Good deal by the judge!
aniron, you need to learn what scientists mean when they say that evolution is a fact. Careful scientists distinguish between evolution and origin of life ideas. The origin of life, or abiogenesis, is not part of evolution as it's normally defined in science. Evolution, as Darwin himself was careful to state, is concerned only with what happened with life after its origin. Of course, lots of people, including incautious scientists, often lump evolution and abiogenesis together, but that's more of a philosophical or even metaphysical discussion. One needs to understand these things before one simply says, "evolution is not a fact!" or one risks looking like a dummy.

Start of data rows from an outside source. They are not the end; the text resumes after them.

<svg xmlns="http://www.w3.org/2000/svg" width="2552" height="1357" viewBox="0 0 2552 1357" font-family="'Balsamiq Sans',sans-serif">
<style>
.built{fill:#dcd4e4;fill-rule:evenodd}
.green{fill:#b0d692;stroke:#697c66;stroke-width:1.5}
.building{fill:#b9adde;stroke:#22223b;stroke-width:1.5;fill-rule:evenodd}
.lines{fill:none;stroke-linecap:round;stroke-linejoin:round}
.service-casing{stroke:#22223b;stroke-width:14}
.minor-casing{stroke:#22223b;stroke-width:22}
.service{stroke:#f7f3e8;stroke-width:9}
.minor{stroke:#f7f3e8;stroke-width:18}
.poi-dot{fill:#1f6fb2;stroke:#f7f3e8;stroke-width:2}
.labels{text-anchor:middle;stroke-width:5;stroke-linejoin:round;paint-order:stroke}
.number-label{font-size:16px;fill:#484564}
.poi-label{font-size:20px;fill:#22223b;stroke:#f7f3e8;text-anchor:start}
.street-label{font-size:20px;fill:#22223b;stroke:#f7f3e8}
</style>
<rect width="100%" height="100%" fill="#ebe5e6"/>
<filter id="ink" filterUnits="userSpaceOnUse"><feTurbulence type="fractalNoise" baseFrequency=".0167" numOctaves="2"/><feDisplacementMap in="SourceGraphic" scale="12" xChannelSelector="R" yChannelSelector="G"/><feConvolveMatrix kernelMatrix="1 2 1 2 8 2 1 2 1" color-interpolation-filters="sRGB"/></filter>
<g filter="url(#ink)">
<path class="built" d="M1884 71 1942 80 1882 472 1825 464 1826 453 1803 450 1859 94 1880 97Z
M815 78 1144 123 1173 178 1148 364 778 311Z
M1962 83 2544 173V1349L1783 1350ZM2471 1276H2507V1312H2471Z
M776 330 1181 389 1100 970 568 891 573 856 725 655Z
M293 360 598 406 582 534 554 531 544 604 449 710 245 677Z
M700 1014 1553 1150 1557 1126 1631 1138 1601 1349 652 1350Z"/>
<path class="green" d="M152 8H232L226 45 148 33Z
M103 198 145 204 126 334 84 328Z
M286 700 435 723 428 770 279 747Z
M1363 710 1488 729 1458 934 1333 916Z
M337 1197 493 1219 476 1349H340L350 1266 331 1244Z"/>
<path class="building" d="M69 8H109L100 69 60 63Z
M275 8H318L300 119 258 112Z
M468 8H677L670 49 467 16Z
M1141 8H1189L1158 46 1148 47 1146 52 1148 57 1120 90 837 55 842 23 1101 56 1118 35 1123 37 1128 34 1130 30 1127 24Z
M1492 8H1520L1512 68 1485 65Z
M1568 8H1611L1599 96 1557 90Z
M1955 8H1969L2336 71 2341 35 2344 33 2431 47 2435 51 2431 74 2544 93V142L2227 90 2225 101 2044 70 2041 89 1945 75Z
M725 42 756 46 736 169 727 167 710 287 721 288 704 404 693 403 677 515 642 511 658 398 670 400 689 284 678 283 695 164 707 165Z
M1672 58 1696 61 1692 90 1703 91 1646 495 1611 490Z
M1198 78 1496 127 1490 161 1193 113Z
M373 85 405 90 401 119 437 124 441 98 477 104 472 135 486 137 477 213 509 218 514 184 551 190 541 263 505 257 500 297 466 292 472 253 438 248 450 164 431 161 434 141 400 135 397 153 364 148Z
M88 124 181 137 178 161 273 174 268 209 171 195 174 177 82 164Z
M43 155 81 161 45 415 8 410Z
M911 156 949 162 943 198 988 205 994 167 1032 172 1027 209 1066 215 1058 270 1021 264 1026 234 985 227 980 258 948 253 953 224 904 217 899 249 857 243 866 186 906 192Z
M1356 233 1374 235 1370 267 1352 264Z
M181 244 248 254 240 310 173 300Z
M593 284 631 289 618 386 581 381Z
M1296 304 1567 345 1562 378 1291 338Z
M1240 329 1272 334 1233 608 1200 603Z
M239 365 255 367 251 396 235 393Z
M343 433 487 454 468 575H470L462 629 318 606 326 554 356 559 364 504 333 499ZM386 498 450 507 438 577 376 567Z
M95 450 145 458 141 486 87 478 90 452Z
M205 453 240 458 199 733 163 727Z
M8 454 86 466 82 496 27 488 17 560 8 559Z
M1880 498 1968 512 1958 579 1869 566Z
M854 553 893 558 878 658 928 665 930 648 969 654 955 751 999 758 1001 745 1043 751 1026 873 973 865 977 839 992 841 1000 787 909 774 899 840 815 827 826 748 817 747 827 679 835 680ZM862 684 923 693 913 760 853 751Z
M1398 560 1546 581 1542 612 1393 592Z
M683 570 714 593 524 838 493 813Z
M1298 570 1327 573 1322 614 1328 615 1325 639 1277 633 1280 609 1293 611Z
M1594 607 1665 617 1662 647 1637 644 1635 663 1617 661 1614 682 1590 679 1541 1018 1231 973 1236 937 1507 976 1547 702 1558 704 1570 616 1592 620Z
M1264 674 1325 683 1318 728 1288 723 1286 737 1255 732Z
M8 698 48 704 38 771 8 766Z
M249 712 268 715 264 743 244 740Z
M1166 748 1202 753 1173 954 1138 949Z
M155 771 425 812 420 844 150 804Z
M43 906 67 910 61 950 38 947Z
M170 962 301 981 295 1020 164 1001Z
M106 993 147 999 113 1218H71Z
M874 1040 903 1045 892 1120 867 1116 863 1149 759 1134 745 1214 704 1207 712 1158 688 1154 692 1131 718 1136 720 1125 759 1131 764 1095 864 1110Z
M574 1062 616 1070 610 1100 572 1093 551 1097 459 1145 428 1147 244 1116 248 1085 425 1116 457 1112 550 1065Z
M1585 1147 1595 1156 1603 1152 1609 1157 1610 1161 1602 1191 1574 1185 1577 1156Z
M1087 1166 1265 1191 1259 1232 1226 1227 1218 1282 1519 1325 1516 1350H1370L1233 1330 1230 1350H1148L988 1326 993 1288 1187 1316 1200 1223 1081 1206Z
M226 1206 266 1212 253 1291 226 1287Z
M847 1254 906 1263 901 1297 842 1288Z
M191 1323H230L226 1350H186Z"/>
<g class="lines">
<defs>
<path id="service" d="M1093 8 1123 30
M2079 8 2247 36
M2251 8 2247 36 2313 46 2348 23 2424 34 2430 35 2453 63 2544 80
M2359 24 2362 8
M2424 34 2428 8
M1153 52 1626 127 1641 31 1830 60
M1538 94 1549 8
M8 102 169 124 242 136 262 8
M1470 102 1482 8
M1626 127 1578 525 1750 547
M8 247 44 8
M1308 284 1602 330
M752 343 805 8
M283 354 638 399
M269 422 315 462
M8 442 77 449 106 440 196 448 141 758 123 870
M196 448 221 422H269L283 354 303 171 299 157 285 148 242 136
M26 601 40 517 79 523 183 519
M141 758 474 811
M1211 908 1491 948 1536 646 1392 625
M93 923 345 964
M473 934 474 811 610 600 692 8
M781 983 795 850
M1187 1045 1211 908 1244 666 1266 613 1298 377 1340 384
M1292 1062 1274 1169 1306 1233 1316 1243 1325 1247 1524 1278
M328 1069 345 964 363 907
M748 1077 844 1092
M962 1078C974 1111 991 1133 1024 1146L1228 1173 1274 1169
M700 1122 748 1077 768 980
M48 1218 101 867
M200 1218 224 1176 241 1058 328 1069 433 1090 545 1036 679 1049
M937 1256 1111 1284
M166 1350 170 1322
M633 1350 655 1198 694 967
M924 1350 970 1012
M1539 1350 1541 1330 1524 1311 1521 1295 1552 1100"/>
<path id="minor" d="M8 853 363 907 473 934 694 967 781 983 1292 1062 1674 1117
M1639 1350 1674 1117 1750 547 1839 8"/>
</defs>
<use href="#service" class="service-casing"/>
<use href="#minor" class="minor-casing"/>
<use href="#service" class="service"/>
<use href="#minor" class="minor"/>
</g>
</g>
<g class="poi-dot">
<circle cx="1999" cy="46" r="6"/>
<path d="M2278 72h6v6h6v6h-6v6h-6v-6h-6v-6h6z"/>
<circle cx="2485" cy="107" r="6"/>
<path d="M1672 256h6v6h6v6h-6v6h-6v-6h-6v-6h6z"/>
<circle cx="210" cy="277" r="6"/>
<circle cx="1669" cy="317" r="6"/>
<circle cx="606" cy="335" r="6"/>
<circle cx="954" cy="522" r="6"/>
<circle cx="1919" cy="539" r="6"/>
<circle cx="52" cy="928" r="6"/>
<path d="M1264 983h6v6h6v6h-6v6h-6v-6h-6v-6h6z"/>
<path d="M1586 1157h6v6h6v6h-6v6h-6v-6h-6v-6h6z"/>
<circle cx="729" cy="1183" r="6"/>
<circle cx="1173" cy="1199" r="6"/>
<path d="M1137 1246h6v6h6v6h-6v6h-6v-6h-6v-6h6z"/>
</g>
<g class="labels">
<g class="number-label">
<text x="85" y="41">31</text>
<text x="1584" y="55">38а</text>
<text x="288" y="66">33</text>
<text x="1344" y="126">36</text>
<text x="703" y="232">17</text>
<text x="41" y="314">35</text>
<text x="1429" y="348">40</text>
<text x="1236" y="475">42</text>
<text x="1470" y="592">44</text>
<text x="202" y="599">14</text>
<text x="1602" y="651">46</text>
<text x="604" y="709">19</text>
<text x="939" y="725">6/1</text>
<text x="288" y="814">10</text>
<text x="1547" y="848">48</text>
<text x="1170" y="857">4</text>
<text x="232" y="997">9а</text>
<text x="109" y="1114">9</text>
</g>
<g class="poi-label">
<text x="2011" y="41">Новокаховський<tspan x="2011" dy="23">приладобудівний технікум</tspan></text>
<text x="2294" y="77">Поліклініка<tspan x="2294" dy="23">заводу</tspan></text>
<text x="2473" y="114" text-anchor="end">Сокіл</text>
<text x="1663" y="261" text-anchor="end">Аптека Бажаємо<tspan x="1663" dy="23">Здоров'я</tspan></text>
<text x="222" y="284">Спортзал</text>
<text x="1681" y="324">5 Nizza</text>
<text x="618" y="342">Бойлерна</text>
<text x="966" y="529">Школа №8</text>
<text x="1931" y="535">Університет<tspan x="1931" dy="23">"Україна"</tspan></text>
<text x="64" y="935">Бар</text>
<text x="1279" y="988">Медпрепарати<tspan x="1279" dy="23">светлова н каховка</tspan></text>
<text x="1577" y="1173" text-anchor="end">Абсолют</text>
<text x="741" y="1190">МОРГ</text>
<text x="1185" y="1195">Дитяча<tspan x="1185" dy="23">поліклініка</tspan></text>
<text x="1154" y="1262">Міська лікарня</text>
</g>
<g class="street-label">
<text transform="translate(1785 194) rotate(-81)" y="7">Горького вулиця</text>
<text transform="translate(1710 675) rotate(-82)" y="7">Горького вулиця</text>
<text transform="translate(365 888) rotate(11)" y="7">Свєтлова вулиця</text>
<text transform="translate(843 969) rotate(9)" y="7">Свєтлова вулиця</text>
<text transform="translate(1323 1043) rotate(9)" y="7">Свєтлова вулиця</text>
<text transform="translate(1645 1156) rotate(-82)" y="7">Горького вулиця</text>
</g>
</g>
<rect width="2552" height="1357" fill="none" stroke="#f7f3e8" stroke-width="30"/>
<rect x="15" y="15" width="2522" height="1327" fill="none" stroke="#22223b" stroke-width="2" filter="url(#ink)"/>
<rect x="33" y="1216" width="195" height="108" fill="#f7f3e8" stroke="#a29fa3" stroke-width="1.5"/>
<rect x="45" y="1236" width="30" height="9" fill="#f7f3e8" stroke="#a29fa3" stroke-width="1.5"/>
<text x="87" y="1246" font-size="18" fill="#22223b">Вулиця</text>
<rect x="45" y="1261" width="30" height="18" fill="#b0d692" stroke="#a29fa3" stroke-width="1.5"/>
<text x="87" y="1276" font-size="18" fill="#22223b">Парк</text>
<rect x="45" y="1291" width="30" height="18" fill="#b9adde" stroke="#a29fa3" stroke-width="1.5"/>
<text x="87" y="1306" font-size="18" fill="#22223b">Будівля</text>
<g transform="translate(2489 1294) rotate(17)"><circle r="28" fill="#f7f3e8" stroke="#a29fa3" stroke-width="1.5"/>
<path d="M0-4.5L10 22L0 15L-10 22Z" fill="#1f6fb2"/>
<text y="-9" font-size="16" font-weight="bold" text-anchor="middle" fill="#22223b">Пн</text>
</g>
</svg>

Evolution in the careful sense simply means that the paleontological record shows that life has changed over time. That is a fact, and it's a fact in the same sense that gravity is a fact, that electromagnetism is a fact, and that the claim that human history has evolved is a fact. People might argue about the mechanisms or underlying causes for these things, but such arguments are not relevant to the basic facts. And of course, when careful scientists say "fact", they don't mean in a completely absolute sense, but in the sense of a generally accepted observation, or as Webster's defines it, "a piece of information presented as having objective reality." Some people don't accept such facts, despite overwhelming evidence. Flat-Earthers are a good example.
Stephen Jay Gould gave an excellent point of view on the difference between fact and theory as regards evolution:
In the American vernacular, "theory" often means "imperfect fact" -- part of a hierarchy of confidence running downhill from fact to theory to hypothesis to guess. Thus the power of the creationist argument: evolution is "only" a theory and intense debate now rages about many aspects of the theory. If evolution is worse than a fact, and scientists can't even make up their minds about the theory, then what confidence can we have in it? Indeed, President Reagan echoed this argument before an evangelical group in Dallas when he said (in what I devoutly hope was campaign rhetoric): "Well it is a theory. It is a scientific theory only, and it has in recent years been challenged in the world of science -- that is, not believed in the scientific community to be as infallible as it once was."
Well, evolution is a theory. It is also a fact. And facts and theories are different things, not rungs in a hierarchy of increasing certainty. Facts are the world's data. Theories are structures of ideas that explain and interpret facts. Facts don't go away when scientists debate rival theories to explain them. Einstein's theory of gravitation replaced Newton's in this century, but apples didn't suspend themselves in midair, pending the outcome. And humans evolved from ape-like ancestors whether they did so by Darwin's proposed mechanism or by some other yet to be discovered.
Moreover, "fact" doesn't mean "absolute certainty"; there ain't no such animal in an exciting and complex world. The final proofs of logic and mathematics flow deductively from stated premises and achieve certainty only because they are not about the empirical world. Evolutionists make no claim for perpetual truth, though creationists often do (and then attack us for a style of argument that they themselves favor). In science, "fact" can only mean "confirmed to such a degree that it would be perverse to withhold provisional assent." I suppose that apples might start to rise tomorrow, but the possibility does not merit equal time in physics classrooms.
You can read a lot more on this here: http://www.geocities.com/osarsif/ce09.htm
Now, is it a fact that evolution has occurred? Sure! Only young-earth creationists dispute this, based not on science but on their sectarian interpretation of Genesis. I won't attempt to convince anyone about this here, but there are plenty of good, solid references that will convince anyone besides YECs.